2.頻脈に由来すると思われる症状(動悸、呼吸困難感、ふらつき、無力感、brain fog、運動耐容能低下、易疲労、頭痛、胸部違和感、胸痛、腹部膨満感、腹痛など)が持続(2-6ヶ月以上など)。
▢ POTSのサブタイプ
① Neuropathic POTS・・・Partial autonomic neuropathy:足(やお腹)の血管のしまりが悪い
② Hypovolemic POTS・・・Hypovalemia:全身の血液量が少ない
③ Hyperadrenergic POTS・・・Hyperadrenergic state:全身でノルアドレナリンが出過ぎる
・・・3つはまったく無関係で、バラバラなもの。でもゴールは一つ、「頻脈とそれに由来する症状」
▢ POTSサブタイプの比率
① Neuropathic POTS → 37%(単独は15%)
② Hypovolemic POTS → 46%(単独は25%)
③ Hyperadrenergic POTS → 39%(単独は20%)
▢ POTSサブタイプの特徴
ー起立試験ー
(BMI)(飲水量)(CTR)(心拍数・血圧・下肢の色)(血中NA)
① Neuropathic POTS: ー ー ー 高い・低め・強い発赤 低値傾向(バラツキあり)

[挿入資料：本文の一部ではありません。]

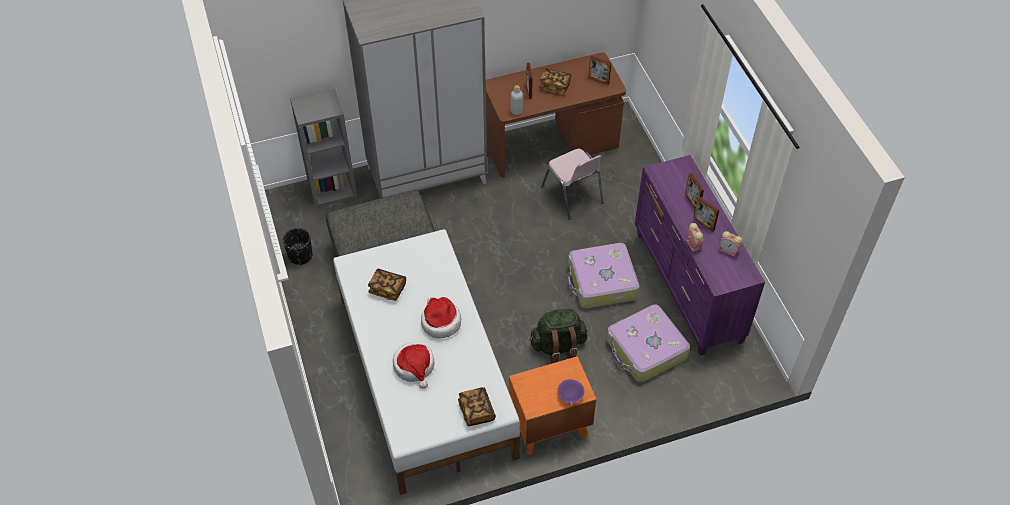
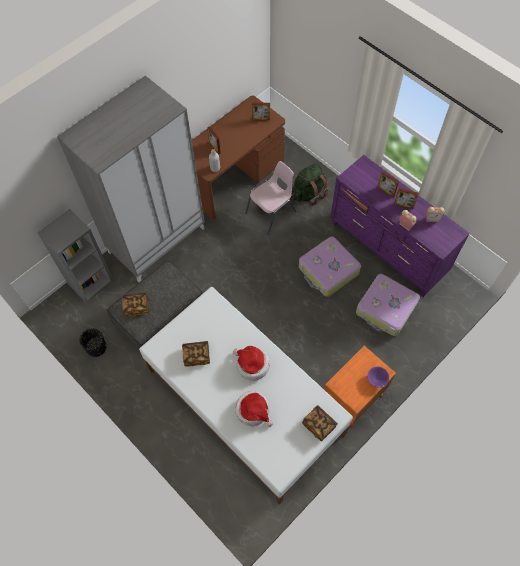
camera: 25 degrees left, 10 degrees up
(555, 86) = (232, 136): book -> book (136, 306)
(558, 346) = (325, 334): green backpack -> green backpack (308, 193)
(572, 196) = (272, 212): pink chair -> pink chair turned 75 degrees counterclockwise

② Hypovolemic POTS:低い 少ない 小さい 高い・低め・白 普通 or 高い
③ Hyperadrenergic POTS:ー ー 普通 とても高い・低くない・白 高い
※ 例外もたくさんある。
▢ POTSサブタイプ別治療(非薬物療法)
(水分摂取・塩分摂取・有酸素運動) (下肢腹部圧迫・下肢筋力強化)
① Neuropathic POTS: 〇 〇
② Hypovolemic POTS: 〇 ー
③ Hyperadrenergic POTS: 〇 ー
▢ POTSサブタイプ別治療(薬物療法)
㋐ 心拍数を下げる:ビソプロロール「メインテート®」、プロプラノロール「インデラル®」、イバブラジン「コララン®」
㋑ 血管の締まりをよくする:ミドドリン「メトリジン®」、アメジニウム「リズミック®」、(フルドロコルチゾン「フロリネフ®」)、(輸液)
㋒ 血漿(と赤血球)を増やす:輸液、フルドロコルチゾン「フロリネフ®」、デスモプレシン「ミニリンメルト®」
㋓ 心拍数をしっかり抑える:メインテート/インデラル/コラランを十分量かつ長めの期間使う、(輸液)
① Neuropathic POTS: ㋐+㋑
② Hypovolemic POTS: ㋐+㋒
③ Hyperadrenergic POTS:㋐+㋓
▢ 治療目標〜不登校の解消
・毎日、3時限目・4時限目登校ができているならOK(つまり1時限目・2時限目は放棄してもよい)。
・しんどいならば、昼食前に帰宅してもよい。もちろん、体調的に化膿なら6時限目や部活まで滞在可。
↓
・いろいろな効果あり:
① 昼夜逆転を防ぐ
② 家にこもらせない
③ 勉強時間確保
④ 人と接することでメンタル面への影響
・3・4時限目登校ができていれば、いざというとき(定期試験、入学試験、新学期、新学年、新入学などのリセット時)にあっさり1時限目登校ができることがとても多い。
・・・西洋医学では起立性調節障害の治療薬はメトリジンが定番ですが、小川先生の分析ではこの薬剤が必要な患者は37%と半分以下にとどまることがわかり、臨床現場の実感と一致します。